── SOURCE DATA
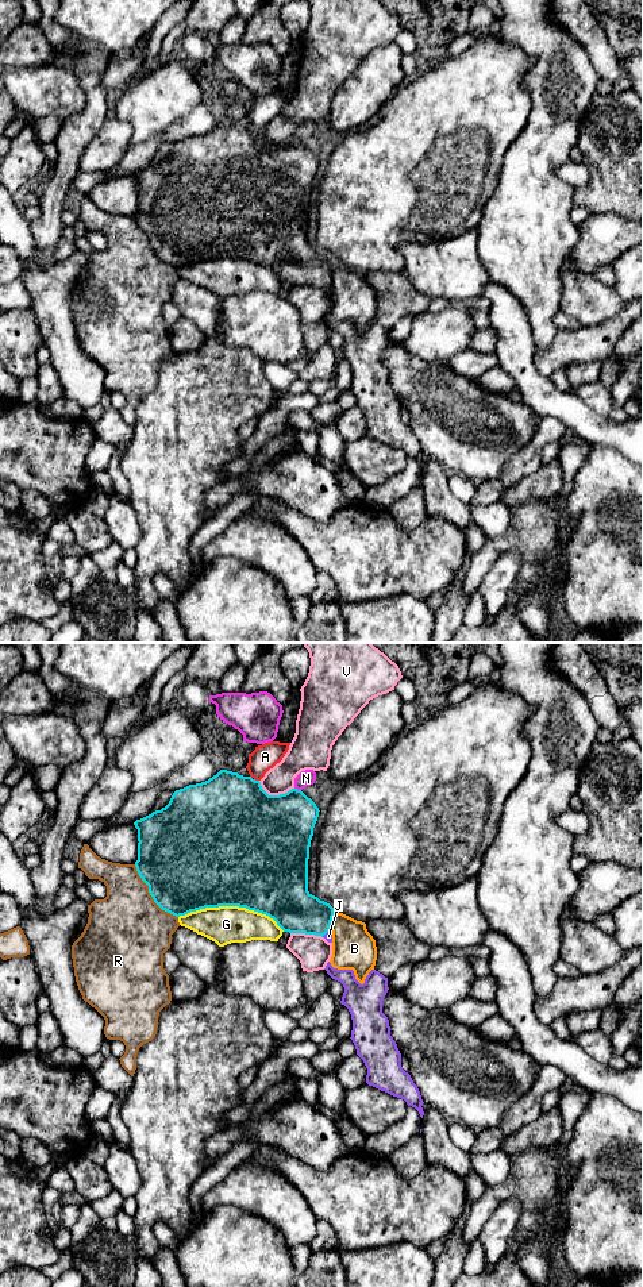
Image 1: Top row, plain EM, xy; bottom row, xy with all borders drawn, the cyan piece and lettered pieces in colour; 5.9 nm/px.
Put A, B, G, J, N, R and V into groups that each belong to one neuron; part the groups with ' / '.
A / B / G / J / N / R / V

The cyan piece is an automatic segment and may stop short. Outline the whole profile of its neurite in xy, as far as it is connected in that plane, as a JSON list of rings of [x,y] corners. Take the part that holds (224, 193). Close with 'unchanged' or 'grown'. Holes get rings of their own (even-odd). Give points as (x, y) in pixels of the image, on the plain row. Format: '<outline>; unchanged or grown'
[[[220,122],[216,127],[205,134],[189,136],[184,140],[176,142],[165,159],[155,162],[134,174],[135,180],[138,181],[139,193],[138,212],[135,213],[135,219],[142,232],[149,238],[149,244],[154,254],[162,262],[176,269],[205,259],[239,258],[269,267],[284,284],[322,288],[328,294],[332,294],[331,273],[335,262],[330,255],[320,253],[308,243],[309,199],[319,163],[320,162],[316,155],[301,142],[292,140],[285,146],[269,147],[262,140],[259,132],[255,132],[251,128],[239,127],[238,124]]]; grown

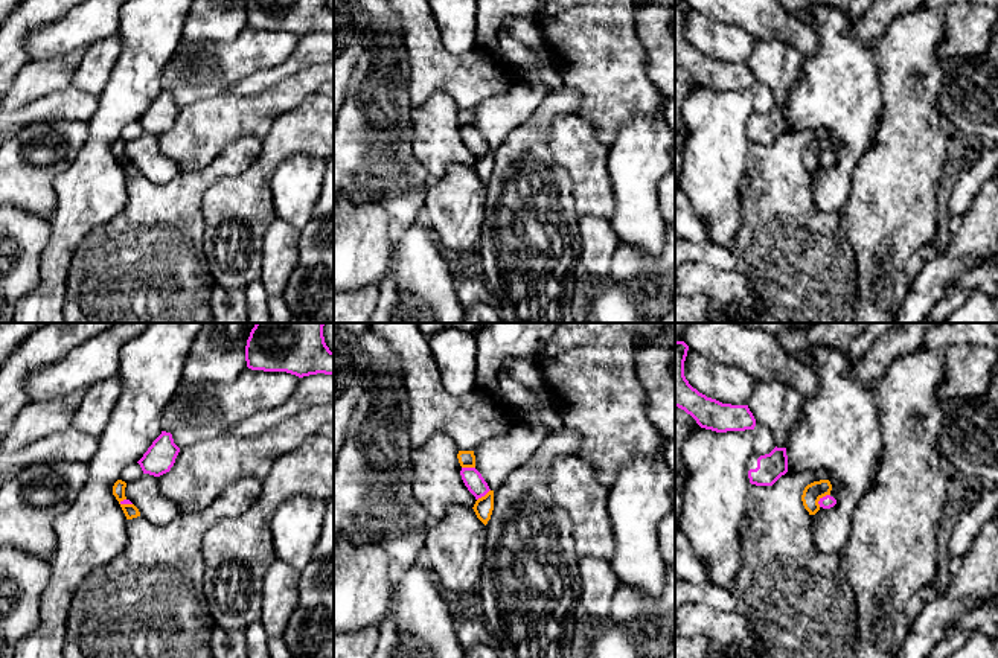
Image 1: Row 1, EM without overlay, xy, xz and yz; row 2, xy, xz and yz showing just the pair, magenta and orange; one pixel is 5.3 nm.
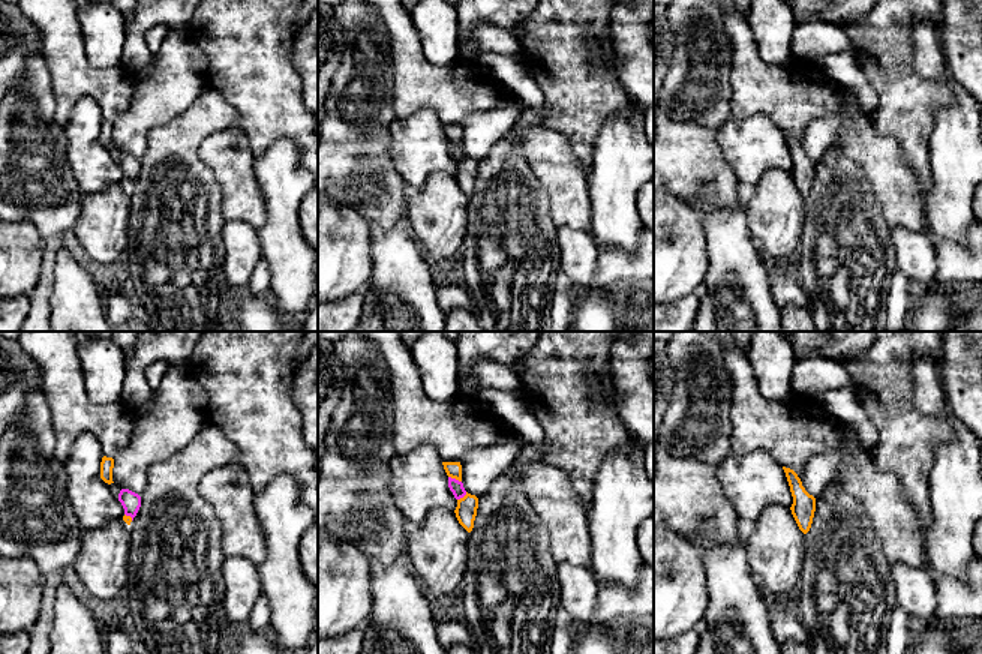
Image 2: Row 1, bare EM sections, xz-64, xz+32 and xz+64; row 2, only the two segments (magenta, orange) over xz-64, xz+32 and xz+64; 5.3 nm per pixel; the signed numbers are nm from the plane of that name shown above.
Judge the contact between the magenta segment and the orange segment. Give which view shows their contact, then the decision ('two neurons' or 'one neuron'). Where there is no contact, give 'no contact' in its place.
contact in yz; two neurons

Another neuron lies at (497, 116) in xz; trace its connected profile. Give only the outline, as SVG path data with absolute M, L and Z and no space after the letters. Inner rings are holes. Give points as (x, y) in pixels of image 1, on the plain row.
M513 67L509 88L474 108L475 128L489 148L495 151L501 146L507 134L533 114L547 93L535 72Z

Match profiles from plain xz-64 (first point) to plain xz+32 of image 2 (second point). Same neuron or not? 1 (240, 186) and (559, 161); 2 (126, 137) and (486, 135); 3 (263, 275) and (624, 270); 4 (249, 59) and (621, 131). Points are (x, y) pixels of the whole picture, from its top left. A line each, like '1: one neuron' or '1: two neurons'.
1: one neuron
2: one neuron
3: one neuron
4: two neurons

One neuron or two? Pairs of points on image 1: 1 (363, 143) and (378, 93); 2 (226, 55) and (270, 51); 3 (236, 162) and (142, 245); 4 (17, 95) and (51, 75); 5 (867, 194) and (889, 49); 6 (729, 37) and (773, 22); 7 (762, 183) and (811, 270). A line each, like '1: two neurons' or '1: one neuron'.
1: one neuron
2: one neuron
3: one neuron
4: one neuron
5: one neuron
6: two neurons
7: one neuron

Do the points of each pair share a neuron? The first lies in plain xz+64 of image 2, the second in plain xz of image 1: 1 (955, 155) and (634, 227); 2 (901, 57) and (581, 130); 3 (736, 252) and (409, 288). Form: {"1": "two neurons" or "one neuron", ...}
{"1": "one neuron", "2": "two neurons", "3": "one neuron"}

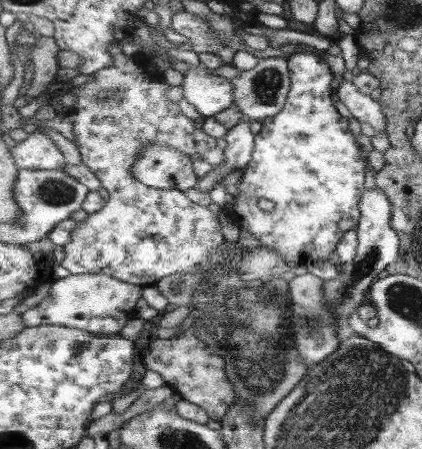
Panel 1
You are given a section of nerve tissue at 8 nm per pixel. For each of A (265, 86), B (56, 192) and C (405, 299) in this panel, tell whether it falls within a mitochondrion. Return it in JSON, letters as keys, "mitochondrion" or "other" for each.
{"A":"mitochondrion","B":"mitochondrion","C":"mitochondrion"}

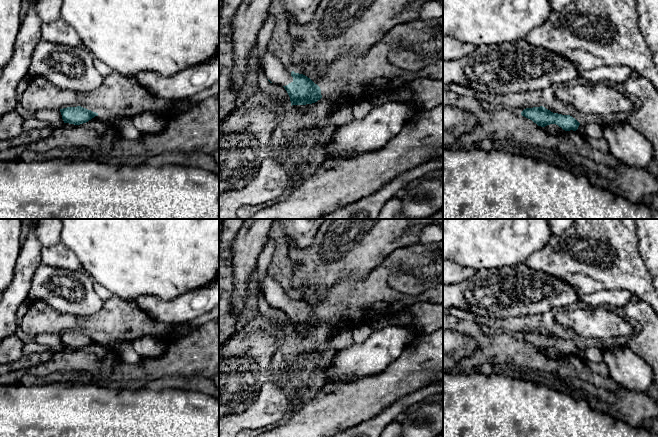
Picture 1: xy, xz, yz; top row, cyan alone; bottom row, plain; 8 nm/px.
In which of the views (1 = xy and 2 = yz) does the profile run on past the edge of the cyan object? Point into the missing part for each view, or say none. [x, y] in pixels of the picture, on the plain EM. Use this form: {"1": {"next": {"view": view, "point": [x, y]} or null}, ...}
{"1": {"next": null}, "2": {"next": null}}

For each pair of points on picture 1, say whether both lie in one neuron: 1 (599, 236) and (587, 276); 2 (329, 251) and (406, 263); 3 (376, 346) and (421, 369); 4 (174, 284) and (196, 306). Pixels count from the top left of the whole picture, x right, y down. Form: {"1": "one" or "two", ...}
{"1": "one", "2": "two", "3": "two", "4": "two"}

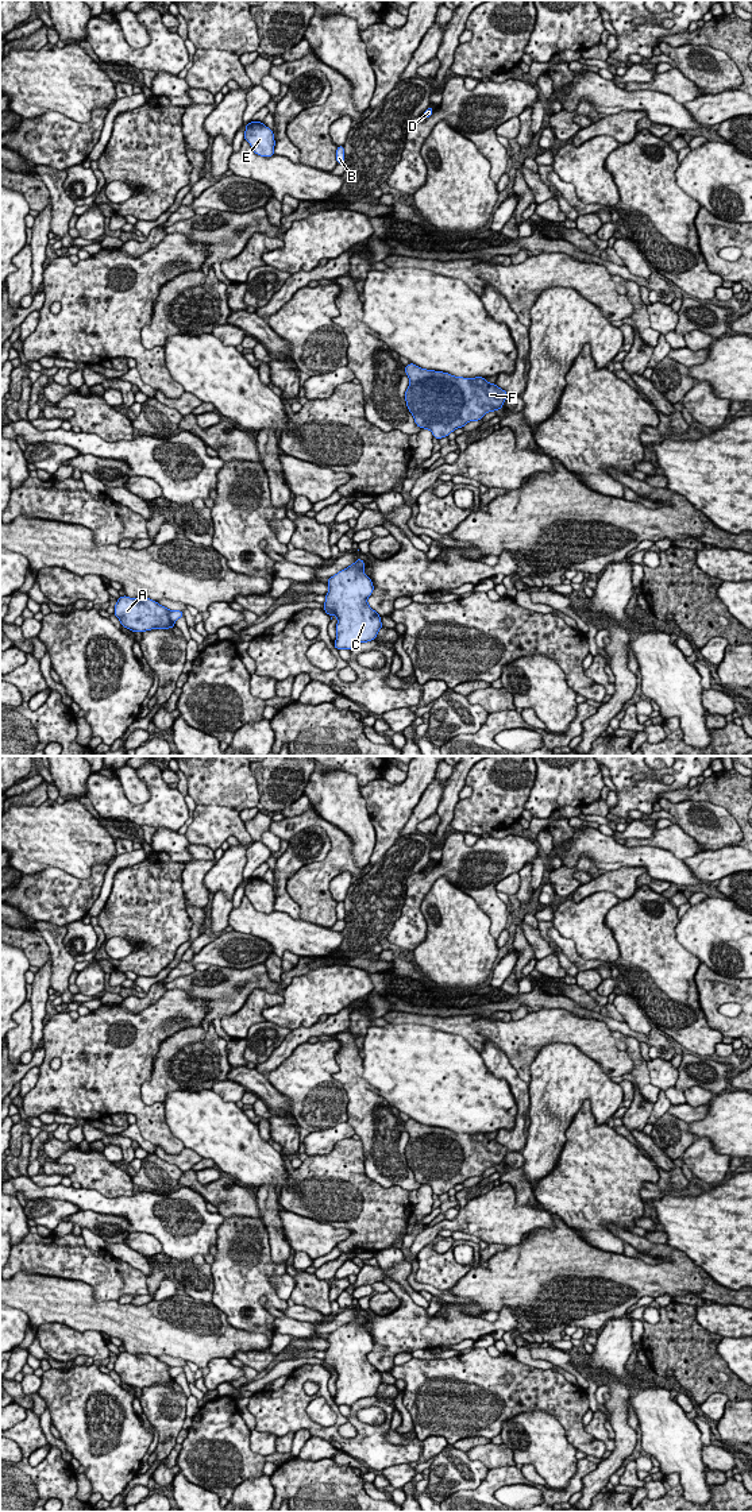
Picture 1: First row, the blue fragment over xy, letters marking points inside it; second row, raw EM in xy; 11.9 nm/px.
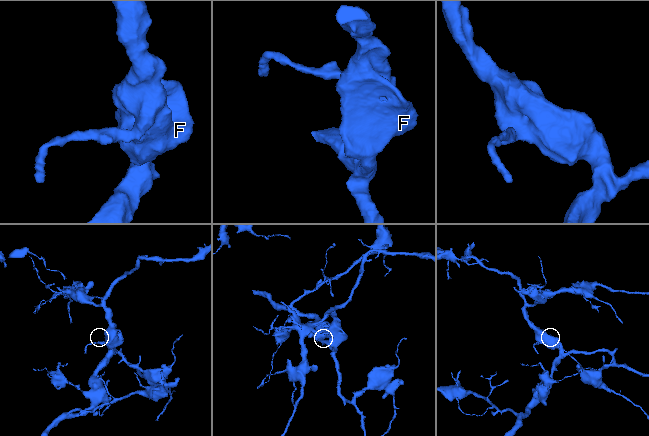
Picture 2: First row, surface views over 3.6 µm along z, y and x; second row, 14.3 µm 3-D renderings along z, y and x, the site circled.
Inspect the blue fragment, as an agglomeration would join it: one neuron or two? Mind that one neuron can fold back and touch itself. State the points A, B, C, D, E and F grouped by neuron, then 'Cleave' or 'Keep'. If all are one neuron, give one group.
Groups: A / B C D E F. Cleave

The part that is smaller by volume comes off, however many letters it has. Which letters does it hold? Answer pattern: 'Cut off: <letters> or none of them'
Cut off: A

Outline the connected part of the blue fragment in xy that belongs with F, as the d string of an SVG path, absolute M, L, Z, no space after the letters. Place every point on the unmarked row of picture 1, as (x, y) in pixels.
M409 1119L405 1122L409 1142L405 1148L408 1166L414 1179L421 1185L429 1185L435 1195L447 1193L458 1184L463 1184L470 1177L482 1176L487 1168L500 1166L508 1149L495 1139L489 1139L486 1134L463 1134L448 1129L427 1126Z

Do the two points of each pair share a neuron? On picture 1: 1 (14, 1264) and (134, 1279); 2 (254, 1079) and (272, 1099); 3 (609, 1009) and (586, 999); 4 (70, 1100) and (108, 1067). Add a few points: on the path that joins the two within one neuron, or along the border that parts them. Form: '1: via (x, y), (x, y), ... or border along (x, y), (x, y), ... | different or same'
1: via (43, 1261), (77, 1261), (100, 1269), (104, 1273) | same
2: via (258, 1084), (267, 1094) | same
3: via (604, 1009), (597, 1009), (592, 1005) | same
4: via (77, 1090), (80, 1083), (93, 1082), (97, 1077) | same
────
Could the material above be given again in full and exactly, with its pictures left out?

Image 1: Top row, plain EM, xy; bottom row, xy with all borders drawn, the cyan piece and lettered pieces in colour; 5.9 nm/px.
Put A, B, G, J, N, R and V into groups that each belong to one neuron; part the groups with ' / '.
A / B / G / J / N / R / V

The cyan piece is an automatic segment and may stop short. Outline the whole profile of its neurite in xy, as far as it is connected in that plane, as a JSON list of rings of [x,y] corners. Take the part that holds (224, 193). Close with 'unchanged' or 'grown'. Holes get rings of their own (even-odd). Give points as (x, y) in pixels of the image, on the plain row. Format: '<outline>; unchanged or grown'
[[[220,122],[216,127],[205,134],[189,136],[184,140],[176,142],[165,159],[155,162],[134,174],[135,180],[138,181],[139,193],[138,212],[135,213],[135,219],[142,232],[149,238],[149,244],[154,254],[162,262],[176,269],[205,259],[239,258],[269,267],[284,284],[322,288],[328,294],[332,294],[331,273],[335,262],[330,255],[320,253],[308,243],[309,199],[319,163],[320,162],[316,155],[301,142],[292,140],[285,146],[269,147],[262,140],[259,132],[255,132],[251,128],[239,127],[238,124]]]; grown

Image 1: Row 1, EM without overlay, xy, xz and yz; row 2, xy, xz and yz showing just the pair, magenta and orange; one pixel is 5.3 nm.
Image 2: Row 1, bare EM sections, xz-64, xz+32 and xz+64; row 2, only the two segments (magenta, orange) over xz-64, xz+32 and xz+64; 5.3 nm per pixel; the signed numbers are nm from the plane of that name shown above.
Judge the contact between the magenta segment and the orange segment. Give which view shows their contact, then the decision ('two neurons' or 'one neuron'). Where there is no contact, give 'no contact' in its place.
contact in yz; two neurons

Another neuron lies at (497, 116) in xz; trace its connected profile. Give only the outline, as SVG path data with absolute M, L and Z and no space after the letters. Inner rings are holes. Give points as (x, y) in pixels of image 1, on the plain row.
M513 67L509 88L474 108L475 128L489 148L495 151L501 146L507 134L533 114L547 93L535 72Z

Match profiles from plain xz-64 (first point) to plain xz+32 of image 2 (second point). Same neuron or not? 1 (240, 186) and (559, 161); 2 (126, 137) and (486, 135); 3 (263, 275) and (624, 270); 4 (249, 59) and (621, 131). Points are (x, y) pixels of the whole picture, from its top left. A line each, like '1: one neuron' or '1: two neurons'.
1: one neuron
2: one neuron
3: one neuron
4: two neurons

One neuron or two? Pairs of points on image 1: 1 (363, 143) and (378, 93); 2 (226, 55) and (270, 51); 3 (236, 162) and (142, 245); 4 (17, 95) and (51, 75); 5 (867, 194) and (889, 49); 6 (729, 37) and (773, 22); 7 (762, 183) and (811, 270). A line each, like '1: two neurons' or '1: one neuron'.
1: one neuron
2: one neuron
3: one neuron
4: one neuron
5: one neuron
6: two neurons
7: one neuron

Do the points of each pair share a neuron? The first lies in plain xz+64 of image 2, the second in plain xz of image 1: 1 (955, 155) and (634, 227); 2 (901, 57) and (581, 130); 3 (736, 252) and (409, 288). Form: {"1": "two neurons" or "one neuron", ...}
{"1": "one neuron", "2": "two neurons", "3": "one neuron"}

Panel 1
You are given a section of nerve tissue at 8 nm per pixel. For each of A (265, 86), B (56, 192) and C (405, 299) in this panel, tell whether it falls within a mitochondrion. Return it in JSON, letters as keys, "mitochondrion" or "other" for each.
{"A":"mitochondrion","B":"mitochondrion","C":"mitochondrion"}

Picture 1: xy, xz, yz; top row, cyan alone; bottom row, plain; 8 nm/px.
In which of the views (1 = xy and 2 = yz) does the profile run on past the edge of the cyan object? Point into the missing part for each view, or say none. [x, y] in pixels of the picture, on the plain EM. Use this form: {"1": {"next": {"view": view, "point": [x, y]} or null}, ...}
{"1": {"next": null}, "2": {"next": null}}

For each pair of points on picture 1, say whether both lie in one neuron: 1 (599, 236) and (587, 276); 2 (329, 251) and (406, 263); 3 (376, 346) and (421, 369); 4 (174, 284) and (196, 306). Pixels count from the top left of the whole picture, x right, y down. Form: {"1": "one" or "two", ...}
{"1": "one", "2": "two", "3": "two", "4": "two"}

Picture 1: First row, the blue fragment over xy, letters marking points inside it; second row, raw EM in xy; 11.9 nm/px.
Picture 2: First row, surface views over 3.6 µm along z, y and x; second row, 14.3 µm 3-D renderings along z, y and x, the site circled.
Inspect the blue fragment, as an agglomeration would join it: one neuron or two? Mind that one neuron can fold back and touch itself. State the points A, B, C, D, E and F grouped by neuron, then 'Cleave' or 'Keep'. If all are one neuron, give one group.
Groups: A / B C D E F. Cleave

The part that is smaller by volume comes off, however many letters it has. Which letters does it hold? Answer pattern: 'Cut off: <letters> or none of them'
Cut off: A

Outline the connected part of the blue fragment in xy that belongs with F, as the d string of an SVG path, absolute M, L, Z, no space after the letters. Place every point on the unmarked row of picture 1, as (x, y) in pixels.
M409 1119L405 1122L409 1142L405 1148L408 1166L414 1179L421 1185L429 1185L435 1195L447 1193L458 1184L463 1184L470 1177L482 1176L487 1168L500 1166L508 1149L495 1139L489 1139L486 1134L463 1134L448 1129L427 1126Z

Do the two points of each pair share a neuron? On picture 1: 1 (14, 1264) and (134, 1279); 2 (254, 1079) and (272, 1099); 3 (609, 1009) and (586, 999); 4 (70, 1100) and (108, 1067). Add a few points: on the path that joins the two within one neuron, or along the border that parts them. Form: '1: via (x, y), (x, y), ... or border along (x, y), (x, y), ... | different or same'
1: via (43, 1261), (77, 1261), (100, 1269), (104, 1273) | same
2: via (258, 1084), (267, 1094) | same
3: via (604, 1009), (597, 1009), (592, 1005) | same
4: via (77, 1090), (80, 1083), (93, 1082), (97, 1077) | same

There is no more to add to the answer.